- **How to complete this task**
Please transcribe the data exactly as shown, skipping the images.

- **Given data**
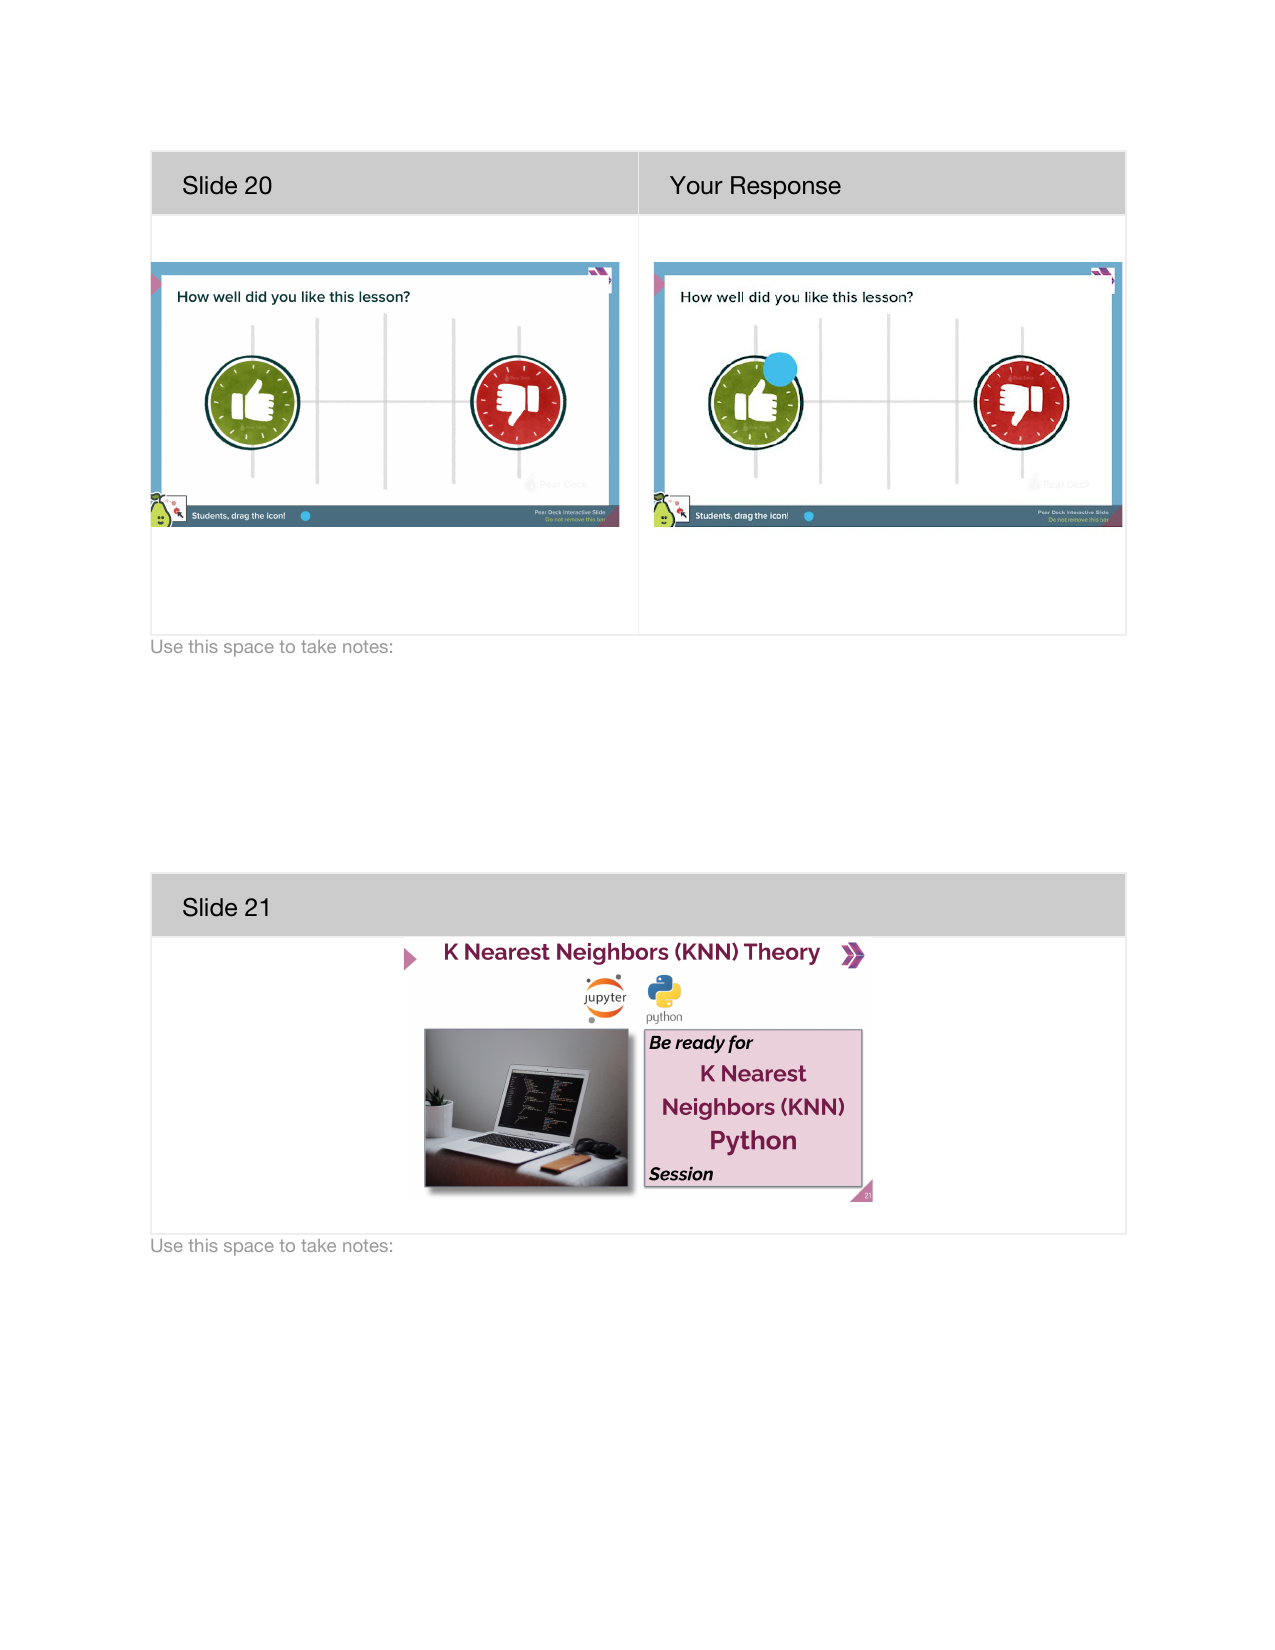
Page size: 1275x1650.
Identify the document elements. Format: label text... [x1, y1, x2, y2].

picture [403, 937, 873, 1202]
table_cell [152, 938, 1125, 1233]
picture [653, 262, 1123, 615]
picture [150, 262, 620, 527]
table_header Your Response [639, 152, 1125, 214]
text Use this space to take notes: [150, 636, 1125, 659]
text Use this space to take notes: [150, 1235, 1125, 1258]
table_cell [152, 216, 638, 634]
table_header Slide 20 [152, 152, 638, 214]
table_cell [639, 216, 1125, 634]
table_header Slide 21 [152, 874, 1125, 936]
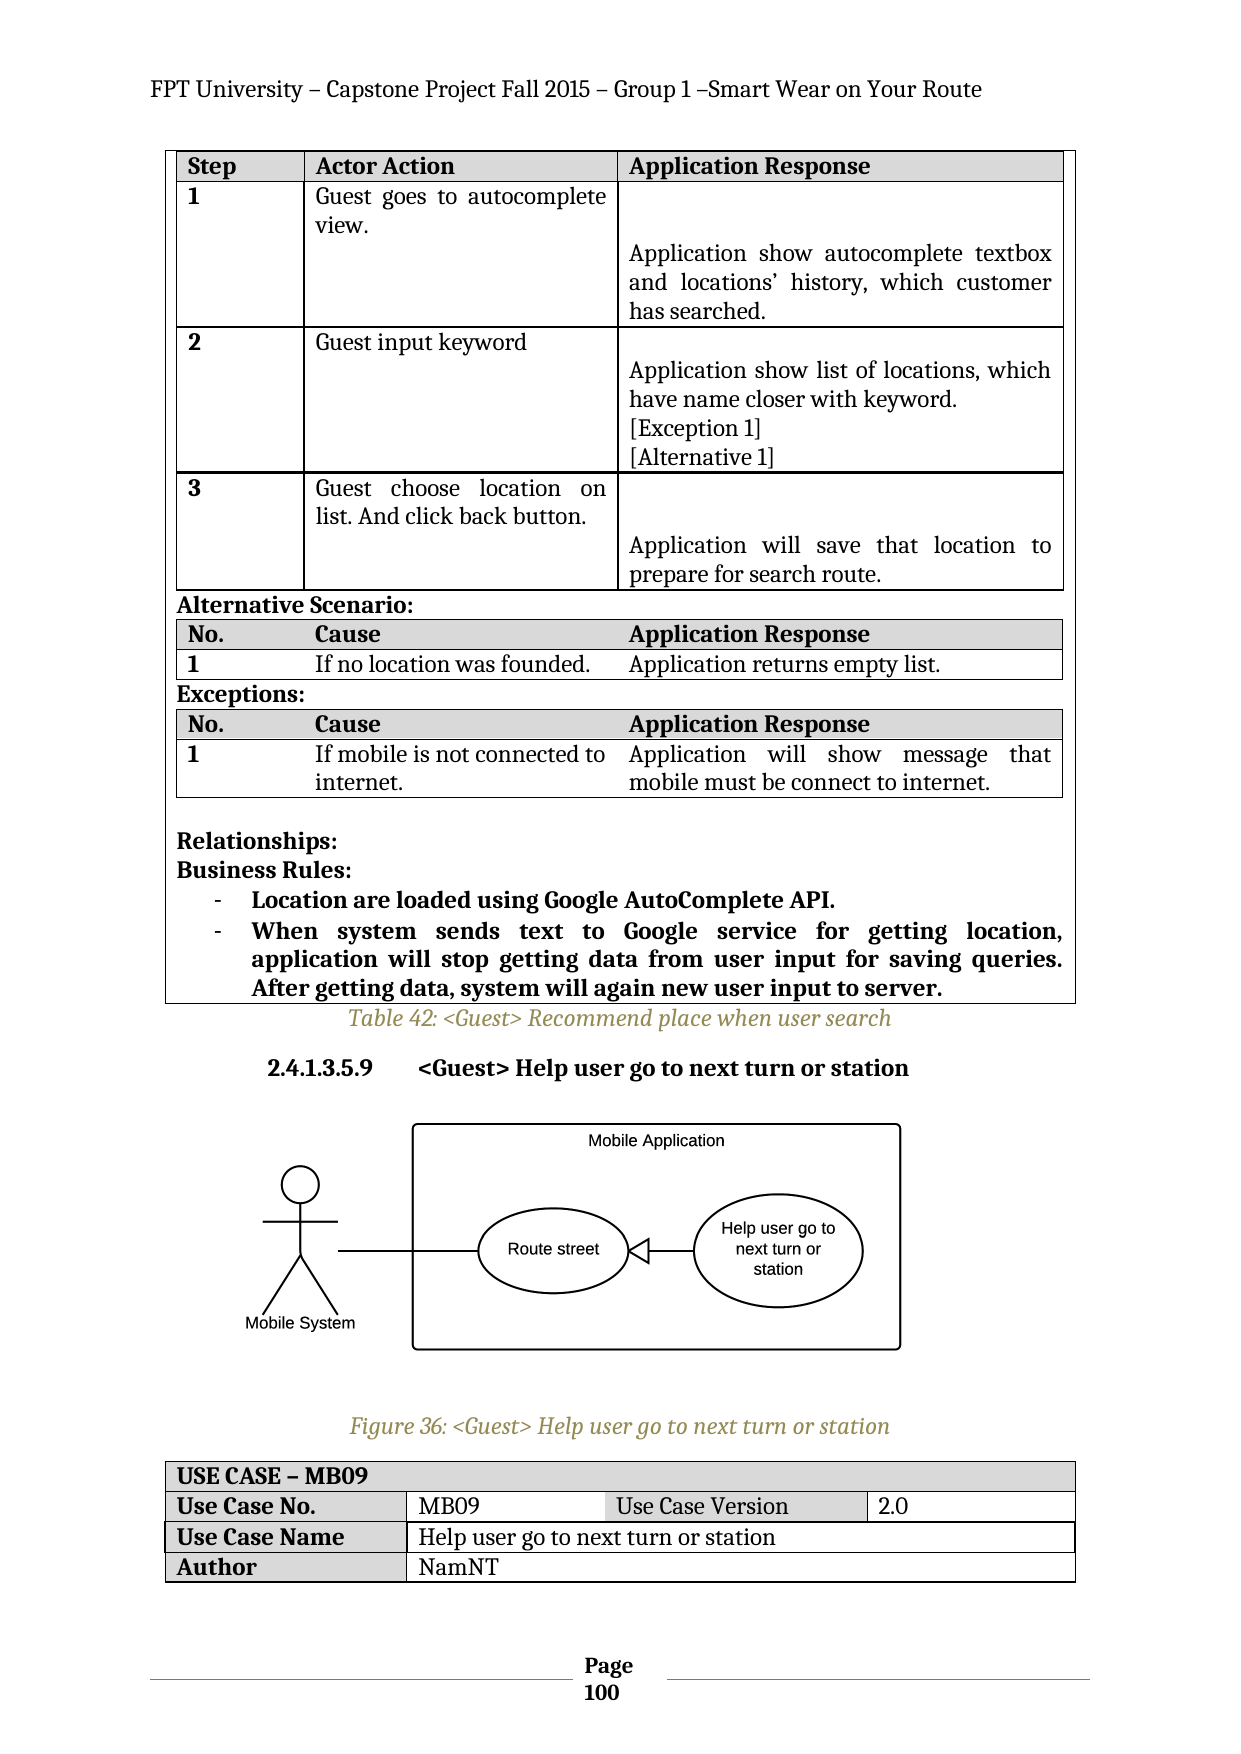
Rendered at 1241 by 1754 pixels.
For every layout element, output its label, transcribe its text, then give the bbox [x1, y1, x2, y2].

subtitle <Guest> Help user go to next turn or station [267, 1053, 1090, 1082]
table_cell Use Case Version [605, 1492, 867, 1521]
text Table : <Guest> Recommend place when user search [150, 1004, 1090, 1033]
table_cell MB09 [407, 1492, 604, 1521]
table_cell Use Case Name [166, 1522, 406, 1552]
table_cell NamNT [407, 1553, 1075, 1581]
picture [150, 1086, 938, 1387]
table_cell Help user go to next turn or station [408, 1523, 1074, 1552]
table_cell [166, 151, 1075, 1003]
table_cell Use Case No. [166, 1492, 406, 1521]
table_cell Author [166, 1553, 406, 1581]
table_header USE CASE – MB09 [166, 1462, 1075, 1491]
table_cell 2.0 [868, 1492, 1075, 1521]
text Figure : <Guest> Help user go to next turn or station [150, 1412, 1090, 1440]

- **Answer space**
Page size: 1275x1650.
Identify the document elements. Format: label text... [x1, y1, x2, y2].

picture [403, 937, 873, 1202]
table_cell [152, 938, 1125, 1233]
picture [653, 262, 1123, 615]
picture [150, 262, 620, 527]
table_header Your Response [639, 152, 1125, 214]
text Use this space to take notes: [150, 636, 1125, 659]
text Use this space to take notes: [150, 1235, 1125, 1258]
table_cell [152, 216, 638, 634]
table_header Slide 20 [152, 152, 638, 214]
table_cell [639, 216, 1125, 634]
table_header Slide 21 [152, 874, 1125, 936]
Rendered at 1241 by 1754 pixels.
For every layout element, output its label, transcribe its text, then give the bbox [x1, y1, x2, y2].

subtitle <Guest> Help user go to next turn or station [267, 1053, 1090, 1082]
table_cell Use Case Version [605, 1492, 867, 1521]
text Table : <Guest> Recommend place when user search [150, 1004, 1090, 1033]
table_cell MB09 [407, 1492, 604, 1521]
table_cell Use Case Name [166, 1522, 406, 1552]
table_cell NamNT [407, 1553, 1075, 1581]
picture [150, 1086, 938, 1387]
table_cell Help user go to next turn or station [408, 1523, 1074, 1552]
table_cell [166, 151, 1075, 1003]
table_cell Use Case No. [166, 1492, 406, 1521]
table_cell Author [166, 1553, 406, 1581]
table_header USE CASE – MB09 [166, 1462, 1075, 1491]
table_cell 2.0 [868, 1492, 1075, 1521]
text Figure : <Guest> Help user go to next turn or station [150, 1412, 1090, 1440]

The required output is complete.